OneBlood, a nonprofit blood donation organization based in Florida, encountered a ransomware attack that is impacting its capability to supply blood to hospitals in the U.S. OneBlood supplies blood to about 250 hospitals in Alabama, Georgia, Florida, and South and North Carolina. On July 31, 2024, OneBlood announced that it suffered a ransomware attack that impacted its software program. OneBlood stated it did not stop operations and is still collecting, testing, and distributing blood; however, it uses manual steps and procedures that take more time, therefore it is presently operating at a considerably lower capacity.
Because of the restricted operational capability, OneBlood has advised all 250 partner hospitals to apply their critical blood shortage practices and to stay in that status until the remediation of the ransomware attack. AdventHealth in Florida was one of the impacted health systems, which has affirmed that it has imposed its blood conservation practices. To help avoid the shortage of blood, the national blood community is working to aid OneBlood and the 250 hospitals by providing blood and platelets.

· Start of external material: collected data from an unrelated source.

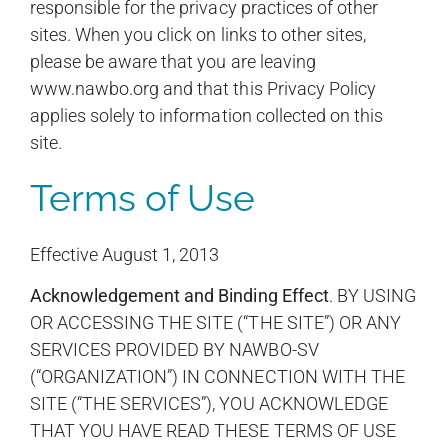
responsible for the privacy practices of other
sites. When you click on links to other sites,
please be aware that you are leaving
www.nawbo.org and that this Privacy Policy
applies solely to information collected on this
site.
Terms of Use
Effective August 1, 2013
Acknowledgement and Binding Effect
. BY USING
OR ACCESSING THE SITE (“THE SITE”) OR ANY
SERVICES PROVIDED BY NAWBO-SV
(“ORGANIZATION”) IN CONNECTION WITH THE
SITE (“THE SERVICES”), YOU ACKNOWLEDGE
THAT YOU HAVE READ THESE TERMS OF USE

OneBlood stated all blood types are needed; however, there is an immediate requirement for O-positive and O-negative blood and platelets. Donations and donors are being prompted to visit the hospitals and donate blood without delay. The AABB Disaster Task Force National is coordinating resources and directing more blood supplies to OneBlood.
OneBlood has involved cybersecurity professionals to help with the ransomware attack investigation and determine its extent. At this early phase of the investigation, it isn’t possible to say to what degree, if any, donor data was acquired by the threat actors or if there’s any HIPAA law violation. More information will be published as the investigation moves along and if donor details are affected, the organization will issue notifications to the impacted persons.
According to Bleeping Computer, the attack involved the encryption of files stored on OneBlood’s VMware hypervisor infrastructure. The organization is working 24/7 to re-establish its software programs. RansomHub group is alleged of being responsible for the attack but the group has not confirmed this yet. RansomHub is known to conduct attacks on healthcare companies and has lately targeted the Rite Aid chain of pharmacies, American Clinical Solutions (ACS) in Florida, the Florida Department of Health, the NRS Healthcare based in the U.K., and the Baim Institute for Clinical Research in Boston. Although RansomHub was not responsible for the Change Healthcare ransomware attack, it made an extortion attempt after getting a copy of the stolen data.
There were other recent ransomware attacks on healthcare companies that have prompted the lack of blood supplies. On June 3, 2024, the Qilin ransomware group executed a ransomware attack on Synnovis, which is the National Health Service (NHS) pathology services provider in the U.K. The attack resulted in disruption to blood transfusions in London. Because automated processes were down, Synnovis’ operation was greatly diminished and the attack resulted in blood shortages that are still ongoing.
The hospitals that use Synnovis services were told to use O Type blood for emergency cases only and to utilize substitutions whenever it was okay to do so. Synnovis has already announced the restoration of its systems, but it is expected that its blood transfusion services will still experience disruption throughout the summer. Complete recovery may be in the beginning of autumn. One more ransomware attack impacted the U.S. operations of OctaPharma Plasma, a Swiss pharma company, which runs over 190 donation facilities in 35 states. The ransomware attack is believed to have been performed by the BlackSuit ransomware group and compelled OctaPharma Plasma to close its donation centers for a few weeks.